October 5, 2006

Commentary (As published) - Newsday.

By Amy Gutmann

To end or not to end early admissions: That is the question that colleges and universities are debating once again. The passion is great, but the stakes are small and the debate is a distraction from a far more important matter: the urgent need of all but a handful of colleges and universities to improve financial aid for students from low-income and middle-income families.

At the University of Pennsylvania and many other colleges and universities, early admissions, which allow for early notification of highly qualified students who apply early to their first choice of schools, have not impeded access for economically disadvantaged and minority students. Nor would abolishing the practice achieve any significant social good. Because of our outreach activities and improved financial aid policies, many more students of color and students from low-income families are applying to Penn for both early and regular decision. Once again this year we enrolled a record number (and proportion) of minority students.

But our nation will accomplish nothing significant in improving access for students from low- and middle-income families unless we focus our attention on strengthening our need-based financial aid programs and our outreach to students who attend high schools where there is limited information about the availability of need-based financial aid.

Financial aid based on need is the great equalizer of opportunity in higher education. Nothing promotes equity and socioeconomic diversity more effectively. Even if tuition rates were frozen, a college education would simply be out of reach for low-income and most middle-income families were it not for need-based financial aid.

Over the past two decades, many colleges and universities, as well as states, have moved in precisely the wrong direction: They have increasingly relied on merit-based aid (scholarships based on scholastic ability) and athletic scholarships, both of which disproportionately favor students from higher-income families, rather than need-based aid. Directing a larger share of limited financial resources toward grants and tuition relief for wealthier families has widened the enrollment gap between high-income and lower-income students.

Recently a relatively tiny number of colleges and universities (Penn included) have dramatically improved financial aid — based on need — for students from low-income families. Last year we substituted grants for loans for students from economically disadvantaged families earning less than $50,000 a year. Now we are directing even more financial assistance to make Penn affordable to every student we admit.

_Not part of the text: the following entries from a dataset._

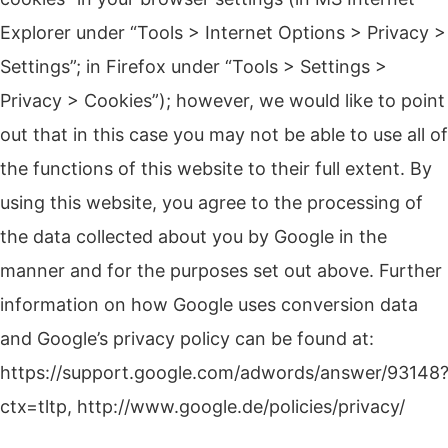
Explorer under “Tools > Internet Options > Privacy >
Settings”; in Firefox under “Tools > Settings >
Privacy > Cookies”);
however, we would like to point
out that in this case you may not be able to use all of
the functions of this website to their full extent.
By
using this website, you agree to the processing of
the data collected about you by Google in the
manner and for the purposes set out above.
Further
information on how Google uses conversion data
and Google’s privacy policy can be found at:
https://support.google.com/adwords/answer/93148
ctx=tltp, http://www.google.de/policies/privacy/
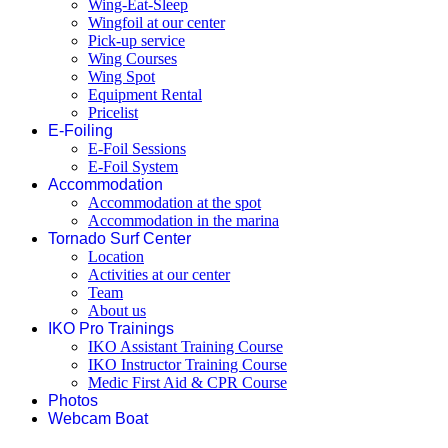
Wing-Eat-Sleep
Wingfoil at our center
Pick-up service
Wing Courses
Wing Spot
Equipment Rental
Pricelist
E-Foiling
E-Foil Sessions
E-Foil System
Accommodation
Accommodation at the spot
Accommodation in the marina
Tornado Surf Center
Location
Activities at our center
Team
About us
IKO Pro Trainings
IKO Assistant Training Course
IKO Instructor Training Course
Medic First Aid & CPR Course
Photos
Webcam Boat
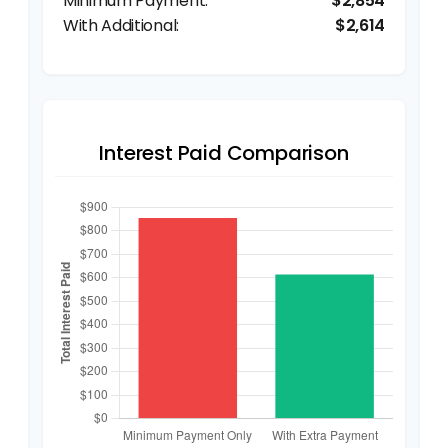
$2,854
$2,614
Interest Paid Comparison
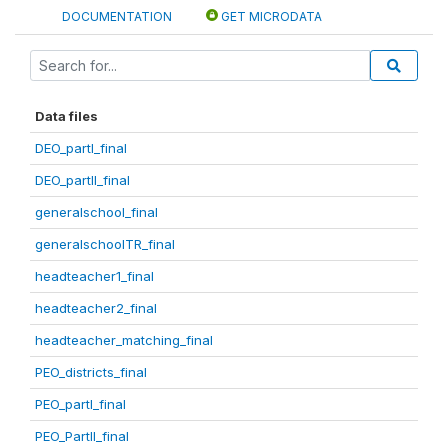
DOCUMENTATION
GET MICRODATA
Data files
DEO_partI_final
DEO_partII_final
generalschool_final
generalschoolTR_final
headteacher1_final
headteacher2_final
headteacher_matching_final
PEO_districts_final
PEO_partI_final
PEO_PartII_final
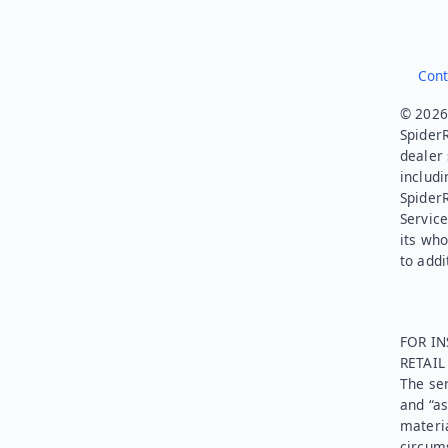
Cont
© 2026.
SpiderR
dealer 
includi
Spider
Service
its who
to addi
FOR IN
RETAI
The ser
and “as
materia
circums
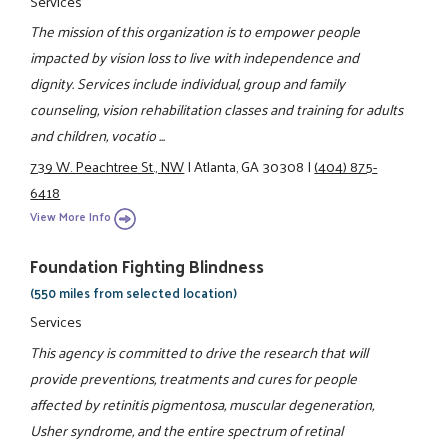
Services
The mission of this organization is to empower people
impacted by vision loss to live with independence and
dignity. Services include individual, group and family
counseling, vision rehabilitation classes and training for adults
and children, vocatio ...
739 W. Peachtree St., NW
|
Atlanta, GA 30308
|
(404) 875-
6418
View More Info
Foundation Fighting Blindness
(550 miles from selected location)
Services
This agency is committed to drive the research that will
provide preventions, treatments and cures for people
affected by retinitis pigmentosa, muscular degeneration,
Usher syndrome, and the entire spectrum of retinal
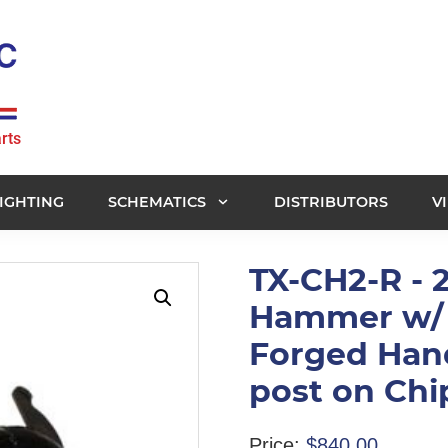
rts
IGHTING
SCHEMATICS
DISTRIBUTORS
V
TX-CH2-R - 
Hammer w/ 
Forged Han
post on Ch
Price:
$
840.00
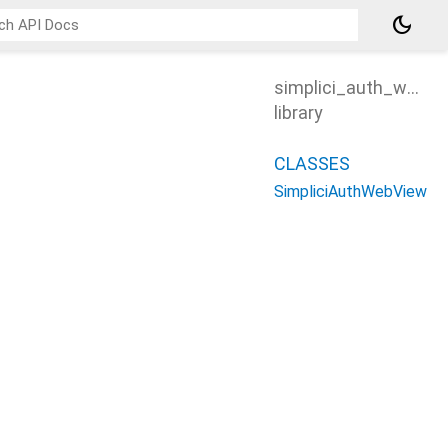
dark_mode
simplici_auth_webvi
library
CLASSES
SimpliciAuthWebView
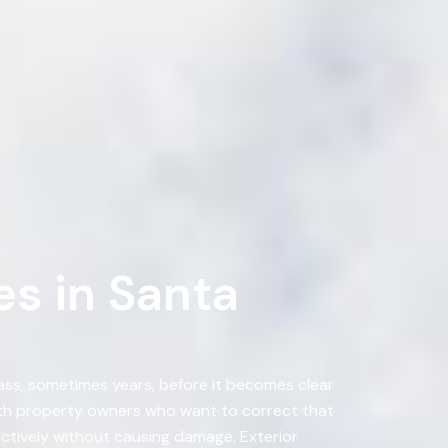
s in Santa
ass, sometimes years, before it becomes clear
with property owners who want to correct that
ectively without causing damage. Exterior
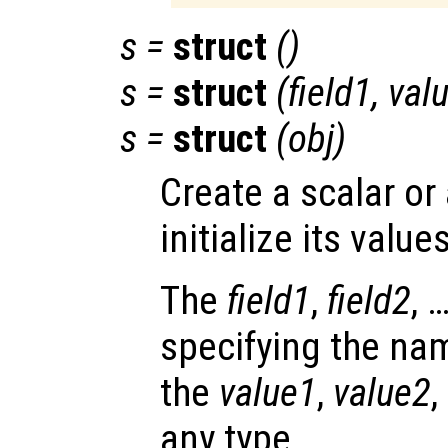
s
=
struct
()
s
=
struct
(
field1
,
val
s
=
struct
(
obj
)
Create a scalar or
initialize its values
The
field1
,
field2
, 
specifying the nam
the
value1
,
value2
,
any type.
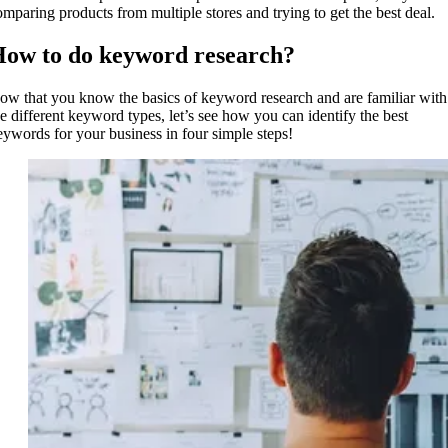
omparing products from multiple stores and trying to get the best deal.
ow to do keyword research?
ow that you know the basics of keyword research and are familiar with
he different keyword types, let’s see how you can identify the best
eywords for your business in four simple steps!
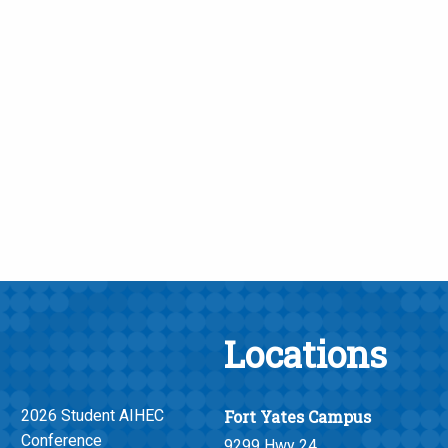
Locations
2026 Student AIHEC
Fort Yates Campus
Conference
9299 Hwy 24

The road to greater access must be paved with more than good intentions. Making college truly accessible to middle-income as well as low-income students is a daunting financial challenge. Over the past five years, Penn has increased need-based grant aid at more than double the rate of our tuition increases, thereby maintaining affordability for students receiving financial assistance.

For colleges and universities to do our part in making high-quality higher education affordable - and therefore accessible - to talented, hardworking students from all backgrounds, fund raising for need-based financial aid must take priority. Our donors understand that excellence and socioeconomic diversity go hand in hand, and are generously supporting need-based financial aid as Penn's sacred trust to expand educational opportunity to qualified students who otherwise could not afford to come here.

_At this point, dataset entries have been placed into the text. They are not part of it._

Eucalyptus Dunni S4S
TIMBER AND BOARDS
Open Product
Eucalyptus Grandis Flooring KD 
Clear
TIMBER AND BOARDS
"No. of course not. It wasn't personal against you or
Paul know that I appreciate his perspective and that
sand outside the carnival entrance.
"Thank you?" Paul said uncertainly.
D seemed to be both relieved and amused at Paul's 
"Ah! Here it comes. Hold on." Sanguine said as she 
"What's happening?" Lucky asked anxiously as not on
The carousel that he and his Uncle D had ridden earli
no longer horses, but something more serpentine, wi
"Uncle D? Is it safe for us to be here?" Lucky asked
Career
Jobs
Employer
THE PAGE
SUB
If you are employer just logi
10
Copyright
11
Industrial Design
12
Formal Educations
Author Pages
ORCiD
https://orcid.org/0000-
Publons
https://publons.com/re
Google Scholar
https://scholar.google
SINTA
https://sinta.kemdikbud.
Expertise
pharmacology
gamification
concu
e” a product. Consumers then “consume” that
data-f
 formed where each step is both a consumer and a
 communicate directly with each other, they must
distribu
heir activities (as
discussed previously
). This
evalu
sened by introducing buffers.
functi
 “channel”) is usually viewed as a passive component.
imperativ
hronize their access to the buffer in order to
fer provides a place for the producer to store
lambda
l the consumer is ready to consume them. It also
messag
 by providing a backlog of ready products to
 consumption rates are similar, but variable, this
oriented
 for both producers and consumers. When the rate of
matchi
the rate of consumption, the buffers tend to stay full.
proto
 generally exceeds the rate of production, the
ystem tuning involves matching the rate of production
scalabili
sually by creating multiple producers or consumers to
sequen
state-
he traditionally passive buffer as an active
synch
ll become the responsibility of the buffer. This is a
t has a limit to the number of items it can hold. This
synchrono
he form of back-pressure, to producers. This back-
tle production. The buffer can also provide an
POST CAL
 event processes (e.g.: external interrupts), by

The stakes are even higher than is conveyed by the ideal of equal educational opportunity. American democracy can flourish and our economy can remain competitive on a global stage only if we offer the highest-quality education to the most talented children from all socioeconomic backgrounds.

For the sake of our nation's future, federal and state governments need to do their part in improving elementary and secondary education and in joining with us to make college a realistic aspiration for all. To make college more accessible to low-income students, the federal government should increase the size of individual federal Pell grants, which have grown by only $50 since 2002 to $4050.

At the same time, we must not forget the middle class. After World War II, Congress passed the GI Bill to expand access to higher education for millions of returning veterans. As a matter of justice, Congress should consider passing the 21st century equivalent of a G.I. Bill to put a college education within reach of more middle-income families.

Both the ideal of equal educational opportunity and the reality of our country's future standing in the world demand that academia not be distracted by internecine debates in which relatively little will be gained or lost, regardless of who is right, and instead focus our efforts on providing a quality education and increasing financial aid based on need for all students.